:: Input ::

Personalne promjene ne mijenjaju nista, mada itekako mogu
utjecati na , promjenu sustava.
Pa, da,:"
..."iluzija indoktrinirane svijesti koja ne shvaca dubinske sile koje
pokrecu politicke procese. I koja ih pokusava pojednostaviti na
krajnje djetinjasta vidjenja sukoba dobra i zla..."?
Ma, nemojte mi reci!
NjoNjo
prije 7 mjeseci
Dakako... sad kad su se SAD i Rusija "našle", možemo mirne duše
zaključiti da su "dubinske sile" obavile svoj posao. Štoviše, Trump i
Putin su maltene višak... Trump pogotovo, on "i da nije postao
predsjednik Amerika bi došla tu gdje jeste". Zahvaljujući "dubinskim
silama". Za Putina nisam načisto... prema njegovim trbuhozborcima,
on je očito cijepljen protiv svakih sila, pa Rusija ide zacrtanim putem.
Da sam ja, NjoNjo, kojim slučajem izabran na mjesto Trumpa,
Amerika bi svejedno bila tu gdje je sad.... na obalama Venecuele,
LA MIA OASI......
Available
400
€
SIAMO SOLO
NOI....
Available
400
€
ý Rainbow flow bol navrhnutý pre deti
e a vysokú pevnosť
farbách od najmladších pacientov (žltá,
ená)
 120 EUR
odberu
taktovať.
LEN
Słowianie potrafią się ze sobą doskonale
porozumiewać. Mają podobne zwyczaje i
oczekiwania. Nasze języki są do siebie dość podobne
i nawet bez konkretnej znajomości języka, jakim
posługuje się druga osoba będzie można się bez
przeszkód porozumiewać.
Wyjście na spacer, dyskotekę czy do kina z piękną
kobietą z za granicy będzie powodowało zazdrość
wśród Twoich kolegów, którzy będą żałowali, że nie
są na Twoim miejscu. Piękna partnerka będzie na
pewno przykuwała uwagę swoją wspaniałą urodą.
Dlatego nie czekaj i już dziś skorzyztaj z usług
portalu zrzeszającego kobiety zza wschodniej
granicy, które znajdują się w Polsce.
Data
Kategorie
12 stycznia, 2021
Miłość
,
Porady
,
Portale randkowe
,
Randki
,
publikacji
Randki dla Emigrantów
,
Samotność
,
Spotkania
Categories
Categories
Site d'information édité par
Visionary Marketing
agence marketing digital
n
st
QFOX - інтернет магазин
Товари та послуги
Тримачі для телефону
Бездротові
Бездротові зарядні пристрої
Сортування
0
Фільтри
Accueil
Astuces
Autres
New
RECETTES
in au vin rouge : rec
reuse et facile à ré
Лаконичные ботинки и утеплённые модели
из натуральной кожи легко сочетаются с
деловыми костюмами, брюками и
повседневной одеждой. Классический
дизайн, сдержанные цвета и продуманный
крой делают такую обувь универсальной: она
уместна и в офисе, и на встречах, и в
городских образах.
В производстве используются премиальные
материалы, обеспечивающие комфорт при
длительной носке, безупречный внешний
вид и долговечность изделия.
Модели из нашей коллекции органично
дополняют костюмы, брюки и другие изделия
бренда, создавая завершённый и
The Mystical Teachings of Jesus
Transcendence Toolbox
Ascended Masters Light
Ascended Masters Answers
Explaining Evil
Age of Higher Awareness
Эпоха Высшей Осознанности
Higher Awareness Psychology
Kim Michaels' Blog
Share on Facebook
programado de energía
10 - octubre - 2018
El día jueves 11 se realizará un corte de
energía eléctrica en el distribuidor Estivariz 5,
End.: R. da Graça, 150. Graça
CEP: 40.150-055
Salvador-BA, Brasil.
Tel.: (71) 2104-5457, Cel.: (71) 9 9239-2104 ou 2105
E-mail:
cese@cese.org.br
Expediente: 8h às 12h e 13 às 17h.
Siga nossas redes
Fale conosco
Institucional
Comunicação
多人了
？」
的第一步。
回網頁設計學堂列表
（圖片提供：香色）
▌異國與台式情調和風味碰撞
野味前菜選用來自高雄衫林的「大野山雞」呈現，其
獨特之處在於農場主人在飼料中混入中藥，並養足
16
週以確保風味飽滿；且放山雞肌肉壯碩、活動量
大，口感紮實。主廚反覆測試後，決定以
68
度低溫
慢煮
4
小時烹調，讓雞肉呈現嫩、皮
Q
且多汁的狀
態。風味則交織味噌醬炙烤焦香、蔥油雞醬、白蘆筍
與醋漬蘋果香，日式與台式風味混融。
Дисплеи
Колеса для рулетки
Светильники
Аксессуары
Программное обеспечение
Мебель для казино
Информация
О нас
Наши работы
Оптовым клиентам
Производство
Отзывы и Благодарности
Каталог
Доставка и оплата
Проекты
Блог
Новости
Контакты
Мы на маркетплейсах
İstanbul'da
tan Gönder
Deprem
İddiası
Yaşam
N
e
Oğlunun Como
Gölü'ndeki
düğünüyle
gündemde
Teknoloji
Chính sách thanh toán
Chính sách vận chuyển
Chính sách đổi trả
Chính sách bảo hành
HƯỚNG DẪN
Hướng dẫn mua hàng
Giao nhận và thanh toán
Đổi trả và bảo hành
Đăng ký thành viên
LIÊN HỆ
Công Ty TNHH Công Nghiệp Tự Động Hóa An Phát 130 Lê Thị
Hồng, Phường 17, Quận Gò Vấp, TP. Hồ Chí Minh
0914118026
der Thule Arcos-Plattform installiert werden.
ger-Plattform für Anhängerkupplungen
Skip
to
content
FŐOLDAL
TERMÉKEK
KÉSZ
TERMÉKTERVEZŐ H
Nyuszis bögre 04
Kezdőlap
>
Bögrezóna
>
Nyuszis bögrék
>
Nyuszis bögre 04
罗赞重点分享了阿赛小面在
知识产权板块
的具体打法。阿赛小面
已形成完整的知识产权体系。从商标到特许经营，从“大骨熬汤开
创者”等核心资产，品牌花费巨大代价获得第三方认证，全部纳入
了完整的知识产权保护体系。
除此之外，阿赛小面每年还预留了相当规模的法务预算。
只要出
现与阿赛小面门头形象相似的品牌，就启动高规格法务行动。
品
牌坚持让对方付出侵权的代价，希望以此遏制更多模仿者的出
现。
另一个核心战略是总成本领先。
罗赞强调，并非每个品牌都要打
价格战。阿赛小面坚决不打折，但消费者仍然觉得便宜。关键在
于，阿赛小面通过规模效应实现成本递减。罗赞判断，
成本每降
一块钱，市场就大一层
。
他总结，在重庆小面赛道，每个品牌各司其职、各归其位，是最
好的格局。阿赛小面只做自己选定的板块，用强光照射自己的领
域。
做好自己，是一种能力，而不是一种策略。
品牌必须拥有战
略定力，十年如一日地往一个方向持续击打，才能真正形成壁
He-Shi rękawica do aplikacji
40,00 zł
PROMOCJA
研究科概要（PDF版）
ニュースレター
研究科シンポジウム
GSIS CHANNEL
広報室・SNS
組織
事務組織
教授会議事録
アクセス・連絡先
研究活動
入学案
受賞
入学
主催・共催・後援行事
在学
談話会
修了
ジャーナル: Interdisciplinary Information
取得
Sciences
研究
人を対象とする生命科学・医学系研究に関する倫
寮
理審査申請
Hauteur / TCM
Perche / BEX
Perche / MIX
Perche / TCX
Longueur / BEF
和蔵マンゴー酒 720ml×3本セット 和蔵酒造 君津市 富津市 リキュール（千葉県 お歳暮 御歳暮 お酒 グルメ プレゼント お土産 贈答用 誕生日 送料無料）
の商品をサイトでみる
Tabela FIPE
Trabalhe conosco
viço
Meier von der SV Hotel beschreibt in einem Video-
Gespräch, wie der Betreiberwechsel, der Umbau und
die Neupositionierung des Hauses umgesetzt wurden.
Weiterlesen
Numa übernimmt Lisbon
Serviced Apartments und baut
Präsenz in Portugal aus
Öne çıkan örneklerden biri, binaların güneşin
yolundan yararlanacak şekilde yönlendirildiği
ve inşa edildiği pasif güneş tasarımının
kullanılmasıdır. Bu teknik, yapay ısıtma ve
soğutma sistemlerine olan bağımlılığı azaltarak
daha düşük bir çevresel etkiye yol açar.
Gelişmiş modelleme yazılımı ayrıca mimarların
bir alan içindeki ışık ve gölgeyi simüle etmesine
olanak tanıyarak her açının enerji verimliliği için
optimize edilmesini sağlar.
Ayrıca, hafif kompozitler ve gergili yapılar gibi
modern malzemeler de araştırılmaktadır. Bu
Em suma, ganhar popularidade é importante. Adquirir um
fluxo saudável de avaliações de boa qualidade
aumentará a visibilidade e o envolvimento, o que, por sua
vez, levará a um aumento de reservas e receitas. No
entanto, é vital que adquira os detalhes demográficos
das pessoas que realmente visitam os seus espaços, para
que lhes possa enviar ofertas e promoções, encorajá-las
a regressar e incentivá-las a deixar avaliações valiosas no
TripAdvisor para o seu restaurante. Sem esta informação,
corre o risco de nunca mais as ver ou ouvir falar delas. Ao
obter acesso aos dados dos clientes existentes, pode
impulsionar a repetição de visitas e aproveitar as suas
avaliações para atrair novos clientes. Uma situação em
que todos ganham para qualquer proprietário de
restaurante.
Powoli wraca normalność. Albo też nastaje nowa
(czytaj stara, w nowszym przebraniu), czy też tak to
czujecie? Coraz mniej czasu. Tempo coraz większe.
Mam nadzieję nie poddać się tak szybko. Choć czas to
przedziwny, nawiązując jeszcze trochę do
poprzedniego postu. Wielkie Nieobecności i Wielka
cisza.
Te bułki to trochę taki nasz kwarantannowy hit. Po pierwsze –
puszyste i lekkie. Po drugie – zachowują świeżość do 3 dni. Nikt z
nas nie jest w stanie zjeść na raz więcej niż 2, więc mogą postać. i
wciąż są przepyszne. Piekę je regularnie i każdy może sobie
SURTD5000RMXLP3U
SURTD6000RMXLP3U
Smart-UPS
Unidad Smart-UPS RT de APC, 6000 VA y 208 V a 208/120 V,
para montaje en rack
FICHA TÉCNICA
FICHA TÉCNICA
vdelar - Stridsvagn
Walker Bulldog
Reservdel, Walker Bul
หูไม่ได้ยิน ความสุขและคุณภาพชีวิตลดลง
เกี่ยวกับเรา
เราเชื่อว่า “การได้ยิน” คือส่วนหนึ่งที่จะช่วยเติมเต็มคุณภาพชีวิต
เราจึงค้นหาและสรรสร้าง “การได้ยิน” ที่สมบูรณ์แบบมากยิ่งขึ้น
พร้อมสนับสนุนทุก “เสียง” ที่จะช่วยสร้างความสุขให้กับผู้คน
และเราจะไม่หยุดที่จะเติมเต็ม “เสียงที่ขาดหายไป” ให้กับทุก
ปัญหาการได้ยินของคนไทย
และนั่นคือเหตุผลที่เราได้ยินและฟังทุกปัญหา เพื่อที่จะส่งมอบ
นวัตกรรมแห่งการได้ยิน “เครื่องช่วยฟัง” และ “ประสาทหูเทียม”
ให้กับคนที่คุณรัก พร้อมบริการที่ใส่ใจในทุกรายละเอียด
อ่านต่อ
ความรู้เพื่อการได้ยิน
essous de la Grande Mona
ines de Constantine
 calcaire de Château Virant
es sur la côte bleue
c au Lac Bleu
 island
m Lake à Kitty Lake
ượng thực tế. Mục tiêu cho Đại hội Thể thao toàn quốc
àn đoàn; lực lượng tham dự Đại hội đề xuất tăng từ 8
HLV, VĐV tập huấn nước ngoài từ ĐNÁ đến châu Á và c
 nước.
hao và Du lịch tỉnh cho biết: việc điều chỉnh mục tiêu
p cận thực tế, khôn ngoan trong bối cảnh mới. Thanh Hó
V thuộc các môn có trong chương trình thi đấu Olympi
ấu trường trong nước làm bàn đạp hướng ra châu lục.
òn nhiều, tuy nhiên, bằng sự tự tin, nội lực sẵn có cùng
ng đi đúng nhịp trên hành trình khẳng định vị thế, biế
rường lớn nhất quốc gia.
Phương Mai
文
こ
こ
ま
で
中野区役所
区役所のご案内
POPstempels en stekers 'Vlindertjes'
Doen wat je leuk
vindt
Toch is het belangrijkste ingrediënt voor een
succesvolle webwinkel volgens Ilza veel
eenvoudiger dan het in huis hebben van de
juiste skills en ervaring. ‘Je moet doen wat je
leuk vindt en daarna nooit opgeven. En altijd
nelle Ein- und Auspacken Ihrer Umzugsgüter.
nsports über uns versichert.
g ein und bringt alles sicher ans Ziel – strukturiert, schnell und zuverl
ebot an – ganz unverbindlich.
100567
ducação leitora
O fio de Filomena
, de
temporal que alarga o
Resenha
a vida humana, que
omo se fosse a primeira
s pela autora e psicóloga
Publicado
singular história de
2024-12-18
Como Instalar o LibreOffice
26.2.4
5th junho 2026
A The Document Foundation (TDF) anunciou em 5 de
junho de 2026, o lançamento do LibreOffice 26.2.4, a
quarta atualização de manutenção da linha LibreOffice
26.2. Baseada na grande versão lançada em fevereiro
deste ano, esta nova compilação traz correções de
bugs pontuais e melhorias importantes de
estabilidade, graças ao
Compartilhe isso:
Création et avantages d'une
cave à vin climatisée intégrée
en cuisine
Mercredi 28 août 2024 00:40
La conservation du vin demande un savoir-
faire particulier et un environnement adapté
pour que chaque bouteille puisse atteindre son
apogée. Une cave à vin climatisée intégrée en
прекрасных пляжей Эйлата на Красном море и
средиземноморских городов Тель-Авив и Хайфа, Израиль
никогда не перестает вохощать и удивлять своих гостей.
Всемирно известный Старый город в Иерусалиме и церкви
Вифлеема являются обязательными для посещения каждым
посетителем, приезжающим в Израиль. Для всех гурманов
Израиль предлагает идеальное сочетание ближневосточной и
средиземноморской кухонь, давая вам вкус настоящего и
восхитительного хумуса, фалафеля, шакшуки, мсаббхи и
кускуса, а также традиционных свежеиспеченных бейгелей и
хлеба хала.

:::

*What is needed*: Look above for the line with "Walker Bulldog" and the line with "Création et avantages d'une", and reproduce exactly those two lines plus every line between, nothing more.

*Response area*:
Walker Bulldog
Reservdel, Walker Bul
หูไม่ได้ยิน ความสุขและคุณภาพชีวิตลดลง
เกี่ยวกับเรา
เราเชื่อว่า “การได้ยิน” คือส่วนหนึ่งที่จะช่วยเติมเต็มคุณภาพชีวิต
เราจึงค้นหาและสรรสร้าง “การได้ยิน” ที่สมบูรณ์แบบมากยิ่งขึ้น
พร้อมสนับสนุนทุก “เสียง” ที่จะช่วยสร้างความสุขให้กับผู้คน
และเราจะไม่หยุดที่จะเติมเต็ม “เสียงที่ขาดหายไป” ให้กับทุก
ปัญหาการได้ยินของคนไทย
และนั่นคือเหตุผลที่เราได้ยินและฟังทุกปัญหา เพื่อที่จะส่งมอบ
นวัตกรรมแห่งการได้ยิน “เครื่องช่วยฟัง” และ “ประสาทหูเทียม”
ให้กับคนที่คุณรัก พร้อมบริการที่ใส่ใจในทุกรายละเอียด
อ่านต่อ
ความรู้เพื่อการได้ยิน
essous de la Grande Mona
ines de Constantine
 calcaire de Château Virant
es sur la côte bleue
c au Lac Bleu
 island
m Lake à Kitty Lake
ượng thực tế. Mục tiêu cho Đại hội Thể thao toàn quốc
àn đoàn; lực lượng tham dự Đại hội đề xuất tăng từ 8
HLV, VĐV tập huấn nước ngoài từ ĐNÁ đến châu Á và c
 nước.
hao và Du lịch tỉnh cho biết: việc điều chỉnh mục tiêu
p cận thực tế, khôn ngoan trong bối cảnh mới. Thanh Hó
V thuộc các môn có trong chương trình thi đấu Olympi
ấu trường trong nước làm bàn đạp hướng ra châu lục.
òn nhiều, tuy nhiên, bằng sự tự tin, nội lực sẵn có cùng
ng đi đúng nhịp trên hành trình khẳng định vị thế, biế
rường lớn nhất quốc gia.
Phương Mai
文
こ
こ
ま
で
中野区役所
区役所のご案内
POPstempels en stekers 'Vlindertjes'
Doen wat je leuk
vindt
Toch is het belangrijkste ingrediënt voor een
succesvolle webwinkel volgens Ilza veel
eenvoudiger dan het in huis hebben van de
juiste skills en ervaring. ‘Je moet doen wat je
leuk vindt en daarna nooit opgeven. En altijd
nelle Ein- und Auspacken Ihrer Umzugsgüter.
nsports über uns versichert.
g ein und bringt alles sicher ans Ziel – strukturiert, schnell und zuverl
ebot an – ganz unverbindlich.
100567
ducação leitora
O fio de Filomena
, de
temporal que alarga o
Resenha
a vida humana, que
omo se fosse a primeira
s pela autora e psicóloga
Publicado
singular história de
2024-12-18
Como Instalar o LibreOffice
26.2.4
5th junho 2026
A The Document Foundation (TDF) anunciou em 5 de
junho de 2026, o lançamento do LibreOffice 26.2.4, a
quarta atualização de manutenção da linha LibreOffice
26.2. Baseada na grande versão lançada em fevereiro
deste ano, esta nova compilação traz correções de
bugs pontuais e melhorias importantes de
estabilidade, graças ao
Compartilhe isso:
Création et avantages d'une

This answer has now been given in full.